Last month, Brian Hook took a brief look at Allegiant -- what he considered a growing Midwestern bank with a nice dividend. Allegiant is the largest publicly held bank based in St. Louis, and the acquisition marks National City's entrance into that market. Likely a good sign is news that Allegiant CEO Shaun Hayes will stay on board -- this recalls Berkshire Hathaway (NYSE: BRK.A ) , which considers the management of the companies it acquires a key asset.
Allegiant itself has much to recommend: growth, a growing dividend, and a key position in a regional market. Banking mergers aren't always well received, but they usually are when it comes to smaller institutions -- particularly as these deals tend to be funded with cash and carry rich premiums.

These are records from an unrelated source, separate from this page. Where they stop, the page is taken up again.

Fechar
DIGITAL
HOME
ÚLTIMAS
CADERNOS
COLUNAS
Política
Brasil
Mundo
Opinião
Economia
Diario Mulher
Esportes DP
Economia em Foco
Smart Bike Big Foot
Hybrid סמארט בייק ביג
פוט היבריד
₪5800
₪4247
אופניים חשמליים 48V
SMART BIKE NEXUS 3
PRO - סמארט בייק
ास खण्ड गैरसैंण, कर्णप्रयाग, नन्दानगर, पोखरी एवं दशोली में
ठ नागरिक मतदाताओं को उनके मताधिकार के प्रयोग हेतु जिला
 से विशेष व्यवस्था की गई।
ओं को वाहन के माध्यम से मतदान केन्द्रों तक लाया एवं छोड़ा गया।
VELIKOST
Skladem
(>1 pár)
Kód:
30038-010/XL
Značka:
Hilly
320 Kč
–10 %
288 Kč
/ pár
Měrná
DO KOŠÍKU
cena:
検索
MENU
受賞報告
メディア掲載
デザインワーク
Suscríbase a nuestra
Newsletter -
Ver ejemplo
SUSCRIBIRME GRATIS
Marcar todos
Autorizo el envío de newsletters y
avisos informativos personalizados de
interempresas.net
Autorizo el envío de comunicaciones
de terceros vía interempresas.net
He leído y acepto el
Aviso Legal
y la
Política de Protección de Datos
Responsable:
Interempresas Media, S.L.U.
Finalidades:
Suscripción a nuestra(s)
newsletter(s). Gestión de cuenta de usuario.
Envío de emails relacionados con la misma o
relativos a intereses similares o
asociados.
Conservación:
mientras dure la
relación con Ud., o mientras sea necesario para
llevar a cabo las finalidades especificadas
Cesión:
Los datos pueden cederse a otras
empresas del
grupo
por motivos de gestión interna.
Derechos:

There's a lot to like about regional banks. Fool Mathew Emmert examined their appeal in a Septemberseries discussing Burke & Herbert (OTC: BHRB), Bank of Granite (Nasdaq: GRAN ) , Synovus Financial (NYSE: SNV ) , and Frontier Financial (Nasdaq: FTBK ) . Bill Mann, meanwhile, examined the wonderfully named Crazy Woman Creek Bancorp (OTC: CRZY) just last month. A few of the things regional banks have going for them are generally conservative lending practices, strong local ties, and less likelihood of potentially destructive mega-mergers. In contrast, Wachovia (NYSE: WB ) is only starting to recover from its ultra-acquisitive ways.
Today, at least, Allegiant investors have little to do but cheer.